The solution: Rescorla-Wagner learning to adapt movement gain:

ΔV = α(λ - V)
  • α = learning rate (0.2 default)
  • λ = optimal gain inferred from this trial
  • V = current gain estimate

The process:

  1. Command movement to target with current gain
  2. Observe actual vs expected position (tracking error)
  3. Compute optimal gain from overshoot ratio
  4. Update gain incrementally toward optimal
Example Trial 1: Gain=1.0, Commanded=30°, Overshot to 38° → optimal=0.79 Update: V = 1.0 + 0.2*(0.79 - 1.0) = 0.96 Trial 2: Gain=0.96, Commanded=25°, Overshot to 28° → optimal=0.89 Update: V = 0.96 + 0.2*(0.89 - 0.96) = 0.95 ...after many trials... Trial N: Gain=0.82, Commanded=20°, Actual=20.2° → nearly perfect Gain stable, movements smooth

Key properties:

  • Bounded: Gains constrained to [0.4, 1.0] preventing instability
  • Asymptotic: Smooth convergence, no oscillation
  • Persistent: Learned gains saved across sessions
  • Adaptive: Naturally handles changing conditions

Workspace Bounds Learning

Similarly, the WorkspaceBoundsLearner discovers the robot's reachable space through exploration. Rather than hard-coding limits, the system learns where it can and cannot move, adapting to mounting position, obstructions, and mechanical wear.

Integration: The Embodied Loop

All proprioceptive systems connect to the decision-making loop:

  • Movement planning uses learned gains and bounds
  • Action proposals are checked against pain predictions
  • Execution monitoring detects pain in real-time
  • Memory formation records painful episodes for future avoidance
  • Energy tracking considers motor effort as a cost

The result: a robot that moves smoothly, avoids harmful patterns, and improves with experience. Not because we programmed every case, but because we gave it the machinery to learn.

Embodiment & SEM Protocol

Building on these proprioceptive foundations, the Sensor-Entity-Modulator (SEM) protocol provides a composable abstraction for any interactive entity—robot joints, cameras, and even virtual objects like swords or NPCs. Each entity has Sensors (readable state), Modulators (executable actions), and Failure Modes (pain triggers).
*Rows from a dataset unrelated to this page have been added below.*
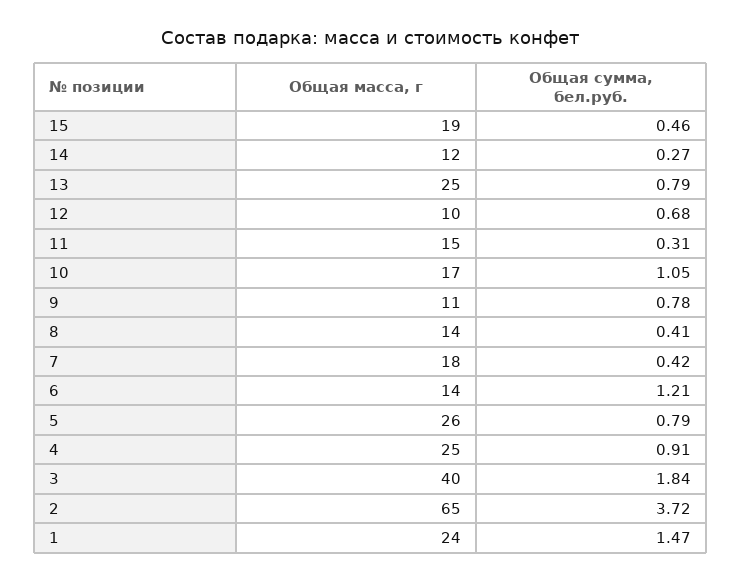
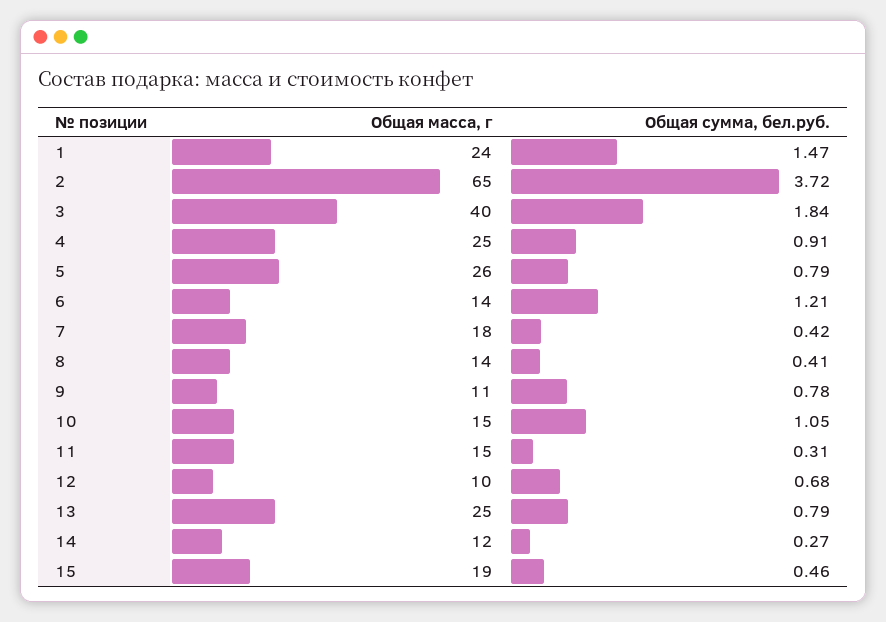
  {
    "Общая масса, г": {
      "15": 19,
      "14": 12,
      "13": 25,
      "12": 10,
      "11": 15,
-     "10": 17,
+     "10": 15,
      "9": 11,
      "8": 14,
      "7": 18,
      "6": 14,
      "5": 26,
      "4": 25,
      "3": 40,
      "2": 65,
      "1": 24
    },
    "Общая сумма, бел.руб.": {
      "15": 0.46,
      "14": 0.27,
      "13": 0.79,
      "12": 0.68,
      "11": 0.31,
      "10": 1.05,
      "9": 0.78,
      "8": 0.41,
      "7": 0.42,
      "6": 1.21,
      "5": 0.79,
      "4": 0.91,
      "3": 1.84,
      "2": 3.72,
      "1": 1.47
    }
  }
The Cerebellum stores learned forward models: after observing that rotating a shoulder by 45 degrees consistently produces a specific angle reading, it caches this prediction and skips the LLM entirely for future calls. Rescorla-Wagner updates tune predictions from error, exactly like the FocusLearner above.

Motor programs crystallize when the agent repeats the same action sequence 3+ times for the same goal. These are reusable, pain-gated, and linked to hippocampal engrams that provide context-dependent execution. A reaching sequence that hurt near a wall is remembered differently from one that succeeded in open space.